I agree, but say, “If it’s any consolation, he hasn’t finished his training.” (Roanhorse, Trail of Lightning 215)

 

We soon discover that despite his movie-star good looks, Kai has extensive knowledge of Diné stories and ceremonies. Maggie is forced to reassess her first impressions of Kai when Tah, an elder she deeply respects, tells her the young man will save their people. As readers, we end up forced to give our first impressions of him a similar reappraisal. Our growing respect for Kai makes us more inclined to believe him when he tells Maggie she’s wrong about how she sees herself.

Maggie spends a great deal of time telling us that she has been polluted by evil—how it entered her the night she lost her grandma, and it festered inside her until it oozed out during the incident at Black Mesa. She believes this is why Neizgháni left her. Our admiration of Kai forces us to consider the possibility that she has been wrong about this belief, but in the process reminds us of some of the terrible choices she’s been forced to make because she believed it to be absolute truth.
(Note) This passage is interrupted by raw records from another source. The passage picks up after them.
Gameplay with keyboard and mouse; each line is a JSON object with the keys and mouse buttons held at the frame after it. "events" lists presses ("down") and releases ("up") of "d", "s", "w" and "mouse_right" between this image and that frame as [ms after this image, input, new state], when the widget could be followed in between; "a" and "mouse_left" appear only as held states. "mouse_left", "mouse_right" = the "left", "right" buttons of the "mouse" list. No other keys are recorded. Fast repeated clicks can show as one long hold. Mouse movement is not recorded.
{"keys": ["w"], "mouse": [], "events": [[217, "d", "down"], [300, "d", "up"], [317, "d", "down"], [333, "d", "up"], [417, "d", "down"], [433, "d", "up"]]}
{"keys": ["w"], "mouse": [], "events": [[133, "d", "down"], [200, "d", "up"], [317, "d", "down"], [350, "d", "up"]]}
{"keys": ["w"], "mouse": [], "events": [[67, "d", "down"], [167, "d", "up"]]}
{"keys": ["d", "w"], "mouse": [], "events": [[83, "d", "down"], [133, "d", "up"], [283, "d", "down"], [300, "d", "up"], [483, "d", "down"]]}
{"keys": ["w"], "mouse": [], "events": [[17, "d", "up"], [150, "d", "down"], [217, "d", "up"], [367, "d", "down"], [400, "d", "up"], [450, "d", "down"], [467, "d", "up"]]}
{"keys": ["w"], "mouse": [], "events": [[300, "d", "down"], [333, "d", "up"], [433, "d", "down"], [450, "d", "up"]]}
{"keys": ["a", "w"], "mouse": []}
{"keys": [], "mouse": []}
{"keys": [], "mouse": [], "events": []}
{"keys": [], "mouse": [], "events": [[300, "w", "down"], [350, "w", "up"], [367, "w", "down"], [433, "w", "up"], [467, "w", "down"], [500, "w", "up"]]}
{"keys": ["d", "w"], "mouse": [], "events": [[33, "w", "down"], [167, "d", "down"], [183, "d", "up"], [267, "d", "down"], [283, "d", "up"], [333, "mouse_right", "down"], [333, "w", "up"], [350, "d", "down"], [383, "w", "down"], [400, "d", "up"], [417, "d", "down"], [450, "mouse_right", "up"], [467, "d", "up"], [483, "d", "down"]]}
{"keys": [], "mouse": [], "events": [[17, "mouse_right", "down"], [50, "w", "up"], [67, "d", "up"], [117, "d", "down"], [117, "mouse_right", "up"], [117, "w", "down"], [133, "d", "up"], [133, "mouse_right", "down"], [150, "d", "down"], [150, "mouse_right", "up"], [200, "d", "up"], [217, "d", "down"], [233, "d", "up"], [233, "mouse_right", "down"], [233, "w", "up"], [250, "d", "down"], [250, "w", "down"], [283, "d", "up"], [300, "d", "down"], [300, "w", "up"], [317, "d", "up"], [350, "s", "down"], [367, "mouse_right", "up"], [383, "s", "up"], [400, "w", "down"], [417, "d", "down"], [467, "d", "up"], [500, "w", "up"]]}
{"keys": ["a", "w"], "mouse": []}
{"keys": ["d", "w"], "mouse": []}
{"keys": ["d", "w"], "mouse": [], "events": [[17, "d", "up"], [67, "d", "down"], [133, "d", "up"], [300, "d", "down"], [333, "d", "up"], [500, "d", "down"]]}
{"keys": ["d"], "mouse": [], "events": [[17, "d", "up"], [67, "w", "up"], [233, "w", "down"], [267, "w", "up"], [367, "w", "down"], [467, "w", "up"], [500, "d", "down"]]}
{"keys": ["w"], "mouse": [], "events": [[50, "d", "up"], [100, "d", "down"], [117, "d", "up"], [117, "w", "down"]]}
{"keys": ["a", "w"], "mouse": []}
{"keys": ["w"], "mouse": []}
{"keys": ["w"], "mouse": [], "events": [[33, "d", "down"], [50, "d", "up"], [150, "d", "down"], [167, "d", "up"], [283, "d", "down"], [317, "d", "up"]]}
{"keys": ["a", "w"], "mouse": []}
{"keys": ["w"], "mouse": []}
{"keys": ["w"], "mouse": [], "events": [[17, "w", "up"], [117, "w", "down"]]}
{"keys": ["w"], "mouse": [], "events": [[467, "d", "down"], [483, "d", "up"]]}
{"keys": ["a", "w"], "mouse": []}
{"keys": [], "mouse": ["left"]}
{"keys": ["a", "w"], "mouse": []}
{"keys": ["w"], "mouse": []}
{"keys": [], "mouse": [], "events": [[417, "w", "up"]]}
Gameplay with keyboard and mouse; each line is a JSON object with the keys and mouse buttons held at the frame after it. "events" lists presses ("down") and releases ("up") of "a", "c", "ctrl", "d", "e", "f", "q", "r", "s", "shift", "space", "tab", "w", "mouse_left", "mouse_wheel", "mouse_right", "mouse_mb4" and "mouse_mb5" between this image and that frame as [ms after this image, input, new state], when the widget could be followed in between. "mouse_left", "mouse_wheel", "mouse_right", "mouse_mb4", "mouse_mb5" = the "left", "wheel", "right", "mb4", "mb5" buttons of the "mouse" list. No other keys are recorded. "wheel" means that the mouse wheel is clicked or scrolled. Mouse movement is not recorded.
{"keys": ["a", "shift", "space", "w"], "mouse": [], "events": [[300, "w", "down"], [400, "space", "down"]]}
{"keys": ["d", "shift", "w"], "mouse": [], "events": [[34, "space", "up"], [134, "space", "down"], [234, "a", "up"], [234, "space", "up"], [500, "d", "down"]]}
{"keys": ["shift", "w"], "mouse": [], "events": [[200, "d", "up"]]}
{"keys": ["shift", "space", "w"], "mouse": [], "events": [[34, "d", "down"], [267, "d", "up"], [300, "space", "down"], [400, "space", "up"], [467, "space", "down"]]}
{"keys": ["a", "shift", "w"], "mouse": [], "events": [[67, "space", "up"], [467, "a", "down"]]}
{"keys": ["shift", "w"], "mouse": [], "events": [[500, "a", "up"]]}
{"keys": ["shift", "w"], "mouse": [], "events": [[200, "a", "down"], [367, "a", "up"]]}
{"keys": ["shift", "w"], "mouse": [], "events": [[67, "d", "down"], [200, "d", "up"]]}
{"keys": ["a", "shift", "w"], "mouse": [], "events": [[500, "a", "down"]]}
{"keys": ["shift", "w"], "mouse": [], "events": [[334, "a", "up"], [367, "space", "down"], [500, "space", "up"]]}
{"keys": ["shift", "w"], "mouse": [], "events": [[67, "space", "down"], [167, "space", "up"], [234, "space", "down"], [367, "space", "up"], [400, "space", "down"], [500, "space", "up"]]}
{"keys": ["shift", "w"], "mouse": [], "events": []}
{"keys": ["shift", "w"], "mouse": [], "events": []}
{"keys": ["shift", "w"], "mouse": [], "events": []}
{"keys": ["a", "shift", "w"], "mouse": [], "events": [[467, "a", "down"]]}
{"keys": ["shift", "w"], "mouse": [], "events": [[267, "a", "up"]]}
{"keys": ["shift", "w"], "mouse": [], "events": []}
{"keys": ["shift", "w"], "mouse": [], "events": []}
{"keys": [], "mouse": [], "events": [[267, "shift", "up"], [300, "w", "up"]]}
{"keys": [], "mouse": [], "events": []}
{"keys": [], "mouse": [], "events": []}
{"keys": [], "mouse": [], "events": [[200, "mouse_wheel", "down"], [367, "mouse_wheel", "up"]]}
One of the best examples of a moment where this happens is when Kai says:

One of the first lessons Grandpa taught me. Clan powers are a gift, not a curse. We may not understand them, why they were an instrument against dark times, against the coming of evil. A good man can use a hammer to build a house. A band man can use it to kill his neighbor. The hammer is the same. (Roanhorse, Trail of Lightning 234)

Kai also says:

“Who convinced you that all you are is a killer?” His voice is louder now. “That Living Arrow is some sort of curse? That your past makes you some kind of monster? (Roanhorse, Trail of Lightning 233)

I can’t help thinking there are Indigenous readers who might relate to the difficulty Maggie has accepting she isn’t all the ugly things she’s come to believe of herself; people who have endured generations of colonial violence who might find in Maggie Hoskie the kind of hero they have been searching for in literature.

Rebecca Roanhorse hasn’t just given us another bad-ass monster-slayer in the character of Maggie Hoskie—at least she hasn’t given us one who sticks to the monsters we’ve become used to in genre fiction. The scariest monsters Maggie has to slay are inside of herself. One might even go so far as to say they represent the monsters many Indigenous people carry inside of themselves because of generations of colonial trauma. One wonders if the real rebirth will happen when Maggie finally accepts she isn’t a monster after all.

Bibliography

Roanhorse, Rebecca. Trail of Lightning. New York: Saga Press, An Imprint of Simon & Schuster, INC., 2018. Print.